D3. Ignored (out of scope)

  • Bank-level row buffer conflict penalty (assume no conflicts — best case; round-robin chunk assignment is address-blind so we cannot detect same-bank reuse).
  • HBM tRP / tRCD / tFAW / tRC timing constraints (absorbed into the steady-state burst_time = burst_bytes / pc_bw_gbs).
  • Refresh, ECC, thermal throttling, power gating.
  • Clock domain crossings, PLL lock time.
  • Flit-level discrete interleaving on links.
  • Upstream backpressure due to downstream buffer occupancy (input ports use unbounded simpy.Store).

D4. Workload sensitivity

Workloads where the above simplifications meaningfully affect results:

  • Random scatter/gather: bank conflict ignored → model optimistic.
  • Heavy mixed R/W intensive (e.g., GEMM bias accumulation): HBM scheduler absent. With default switch_penalty_ns = 0 we assume ideal amortization; setting it non-zero models pessimistic per-alternation cost.
  • High concurrency (>10 active flows on one link): HoL blocking and VC limits not modeled → model optimistic.
  • Very small (sub-flit) transactions: flit quantization noise.

D5. Verification policy

For workloads in D4, cross-check against real HW or a cycle-accurate simulator before drawing absolute-magnitude conclusions. The model remains accurate for relative comparisons within the modeled regime.

D6. Future work

  • Bank-level conflict modeling (opt-in via track_banks: true).
  • HBM scheduler with write buffer + watermark drain (Tier 2 from the design discussion).
  • Fluid wire model for multi-flow router contention.
  • Wire-level cut-through at intermediate routers (currently destination HBM CTRL only).
  • Backpressure modeling for finite component buffers.

Consequences

  • Single review point for all model fidelity questions.
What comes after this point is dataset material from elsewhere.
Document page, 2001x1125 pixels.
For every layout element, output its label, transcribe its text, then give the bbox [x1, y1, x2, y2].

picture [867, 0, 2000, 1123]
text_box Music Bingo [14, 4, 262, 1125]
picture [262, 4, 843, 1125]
Each future PR touching latency must update the relevant section here.
  • Workload-specific magnitude error envelopes are explicit.
  • Builder-side derivation of pc_bw_gbs = hbm_to_router_bw_gbs / num_pcs enforces the ADR-0019 D9 invariant in code rather than relying on yaml manual consistency.

Cross-references

  • ADR-0015 — component / port / wire model.
  • ADR-0019 — NoC and local HBM topology.
  • ADR-0004 — memory semantics, local HBM.